Method	Type	Role in Project
Random Forest	Ensemble / bagging	Baseline classifier; initial feature importance analysis
PCA	Dimensionality reduction	EDA; visualizing train/test subject distribution shift
Probe feature selection (Boruta-style)	Feature selection	Unsupervised elimination of noise features
ElasticNet	Regularized linear model	Experiment 3; linear baseline on reduced feature set
Target encoding (smoothed)	Feature engineering	Encode `subject` with Bayesian shrinkage toward global mean
Frequency encoding	Feature engineering	Encode `subject` by training-set count; maps unseen to 0
Hybrid encoding	Feature engineering	Concatenate target and frequency encodings for `subject`
XGBoost	Gradient boosting	Final model architecture
Bayesian optimization (Optuna)	Hyperparameter search	60-trial TPE search over 9 XGBoost parameters
SHAP values	Model interpretability	Global + directional feature importance for final model

Datasets / Inputs

Source: Harvard Extension School CSCI E-82 course competition (Fall 2025). Proprietary; domain intentionally hidden.

Split	Rows	Features	Target
Train	4,584	669	`output` (binary: 0/1)
Test	1,732	669	Hidden

Feature structure: 669 anonymized columns — x-series (binary/numeric), y-series (continuous), z-series (continuous, 221 columns), plus categorical columns subject, state, and phase.

Class imbalance: 84.5% positive class (3,873 of 4,584 training rows).

Key distribution shift: subject has 11 levels in training (A–D, F–M) and 13 in test (adds E, J). 941 of 1,732 test rows (54.3%) carry an unseen subject category.

See data/DATA_SOURCES.md for schema, download instructions, and verification commands.

Key Technical Steps

Raw data (4584 train × 669 features)
        |
        v
[1] Feature importance (RF baseline)

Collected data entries

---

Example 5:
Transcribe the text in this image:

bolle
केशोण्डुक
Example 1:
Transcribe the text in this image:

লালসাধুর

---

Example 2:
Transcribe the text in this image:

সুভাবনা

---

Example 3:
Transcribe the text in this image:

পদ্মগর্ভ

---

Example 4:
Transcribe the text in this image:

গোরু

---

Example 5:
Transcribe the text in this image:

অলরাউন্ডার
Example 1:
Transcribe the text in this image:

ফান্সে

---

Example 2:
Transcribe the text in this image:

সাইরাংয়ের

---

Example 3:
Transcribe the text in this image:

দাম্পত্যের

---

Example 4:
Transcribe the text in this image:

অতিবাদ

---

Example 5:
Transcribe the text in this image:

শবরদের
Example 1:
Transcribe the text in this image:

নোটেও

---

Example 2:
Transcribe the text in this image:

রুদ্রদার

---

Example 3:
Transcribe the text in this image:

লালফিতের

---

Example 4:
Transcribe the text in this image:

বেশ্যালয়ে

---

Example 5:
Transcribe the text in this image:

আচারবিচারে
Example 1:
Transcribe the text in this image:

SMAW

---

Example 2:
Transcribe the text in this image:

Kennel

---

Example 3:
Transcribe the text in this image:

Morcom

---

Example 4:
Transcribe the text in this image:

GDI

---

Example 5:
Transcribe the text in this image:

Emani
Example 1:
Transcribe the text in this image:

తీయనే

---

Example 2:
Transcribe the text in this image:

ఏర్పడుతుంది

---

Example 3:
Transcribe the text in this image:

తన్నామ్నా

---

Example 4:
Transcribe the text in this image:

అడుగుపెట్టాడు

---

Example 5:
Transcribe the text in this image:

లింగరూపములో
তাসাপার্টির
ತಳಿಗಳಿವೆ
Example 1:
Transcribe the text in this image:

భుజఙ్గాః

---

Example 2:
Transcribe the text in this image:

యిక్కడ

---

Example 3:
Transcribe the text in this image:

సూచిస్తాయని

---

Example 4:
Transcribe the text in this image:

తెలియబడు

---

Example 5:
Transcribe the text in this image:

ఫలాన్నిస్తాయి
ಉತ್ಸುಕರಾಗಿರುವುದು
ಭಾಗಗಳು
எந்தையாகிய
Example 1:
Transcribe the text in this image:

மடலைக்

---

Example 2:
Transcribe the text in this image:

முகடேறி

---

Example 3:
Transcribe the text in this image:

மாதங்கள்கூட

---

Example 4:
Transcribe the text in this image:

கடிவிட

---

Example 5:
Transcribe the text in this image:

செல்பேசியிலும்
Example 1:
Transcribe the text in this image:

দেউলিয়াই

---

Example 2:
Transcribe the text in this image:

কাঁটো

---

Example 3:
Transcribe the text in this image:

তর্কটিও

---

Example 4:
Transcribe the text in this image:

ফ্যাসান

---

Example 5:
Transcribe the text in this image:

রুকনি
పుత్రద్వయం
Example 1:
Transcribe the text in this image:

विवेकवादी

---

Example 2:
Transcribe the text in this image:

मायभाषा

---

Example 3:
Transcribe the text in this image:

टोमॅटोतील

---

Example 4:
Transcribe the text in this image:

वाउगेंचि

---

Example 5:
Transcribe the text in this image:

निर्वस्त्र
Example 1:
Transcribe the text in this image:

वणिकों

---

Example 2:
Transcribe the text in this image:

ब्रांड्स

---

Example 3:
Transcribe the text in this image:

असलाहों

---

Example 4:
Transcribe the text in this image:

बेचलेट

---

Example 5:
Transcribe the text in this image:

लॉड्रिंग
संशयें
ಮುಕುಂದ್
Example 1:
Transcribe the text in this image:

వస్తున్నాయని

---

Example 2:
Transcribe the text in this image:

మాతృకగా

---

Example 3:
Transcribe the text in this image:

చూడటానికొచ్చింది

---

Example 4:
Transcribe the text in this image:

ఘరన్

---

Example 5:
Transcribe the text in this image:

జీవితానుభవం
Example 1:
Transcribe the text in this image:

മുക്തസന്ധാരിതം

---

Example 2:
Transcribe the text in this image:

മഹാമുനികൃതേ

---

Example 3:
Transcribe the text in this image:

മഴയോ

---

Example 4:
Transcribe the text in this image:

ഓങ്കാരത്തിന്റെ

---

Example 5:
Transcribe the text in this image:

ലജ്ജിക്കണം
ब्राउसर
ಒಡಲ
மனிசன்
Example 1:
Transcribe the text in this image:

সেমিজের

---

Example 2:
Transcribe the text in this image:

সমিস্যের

**INSTRUCTIONS:**
• A. From the project overview, extract the passage from "Feature structure: 669" up to and including "unseen subject category.".
• B. In the project overview, what does the Bayesian optimization with Optuna consist of?
Work only from the project overview and ignore the data.

**RESPONSES IN ORDER:**
• A.
Feature structure: 669 anonymized columns — x-series (binary/numeric), y-series (continuous), z-series (continuous, 221 columns), plus categorical columns subject, state, and phase.

Class imbalance: 84.5% positive class (3,873 of 4,584 training rows).

Key distribution shift: subject has 11 levels in training (A–D, F–M) and 13 in test (adds E, J). 941 of 1,732 test rows (54.3%) carry an unseen subject category.

• B. A 60-trial TPE search over 9 XGBoost parameters.